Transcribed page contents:

○ ○ ○ ○ ○ ○ ○

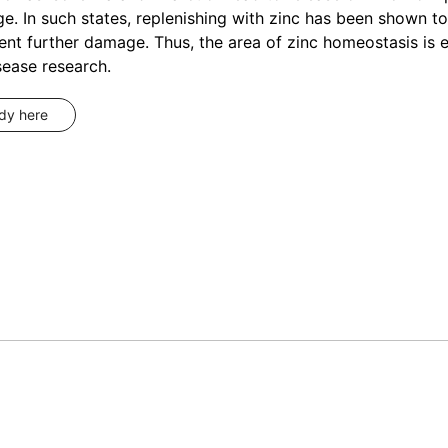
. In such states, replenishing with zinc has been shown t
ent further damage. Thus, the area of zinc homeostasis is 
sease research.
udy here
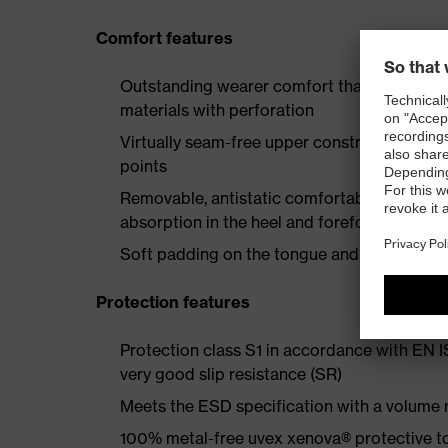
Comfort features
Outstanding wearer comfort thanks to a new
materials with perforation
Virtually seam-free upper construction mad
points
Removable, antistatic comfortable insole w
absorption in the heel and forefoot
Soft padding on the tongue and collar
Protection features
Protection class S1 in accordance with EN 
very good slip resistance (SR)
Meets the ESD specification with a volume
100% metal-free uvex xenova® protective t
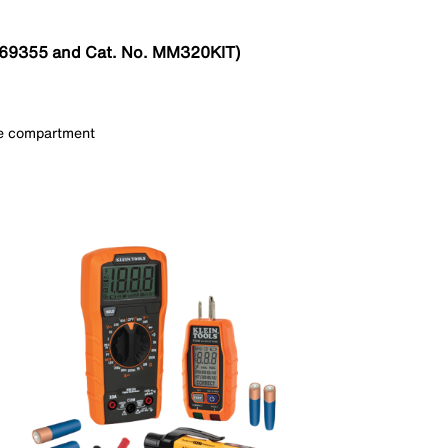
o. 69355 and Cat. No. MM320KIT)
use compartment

○ ○ ○ ○ ○ ○ ○

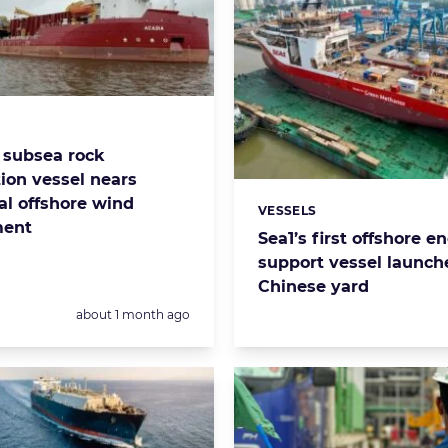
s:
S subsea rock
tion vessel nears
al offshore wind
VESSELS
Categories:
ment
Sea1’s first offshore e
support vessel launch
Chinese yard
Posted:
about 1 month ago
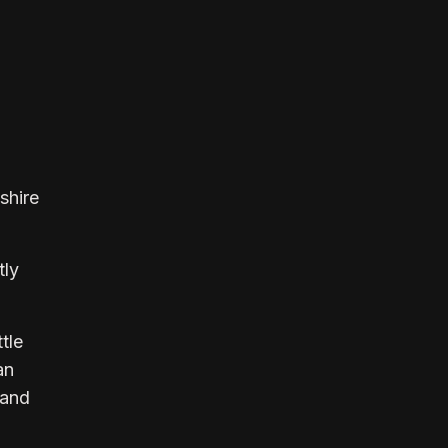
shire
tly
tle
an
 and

○ ○ ○ ○ ○ ○ ○

Task. Transcribe the listing lines from the line containing "Comfort features" through the line containing "Protection features", inclusive, reproducing each one verbatim.

Response to the exercise.
Comfort features
Outstanding wearer comfort thanks to a new
materials with perforation
Virtually seam-free upper construction mad
points
Removable, antistatic comfortable insole w
absorption in the heel and forefoot
Soft padding on the tongue and collar
Protection features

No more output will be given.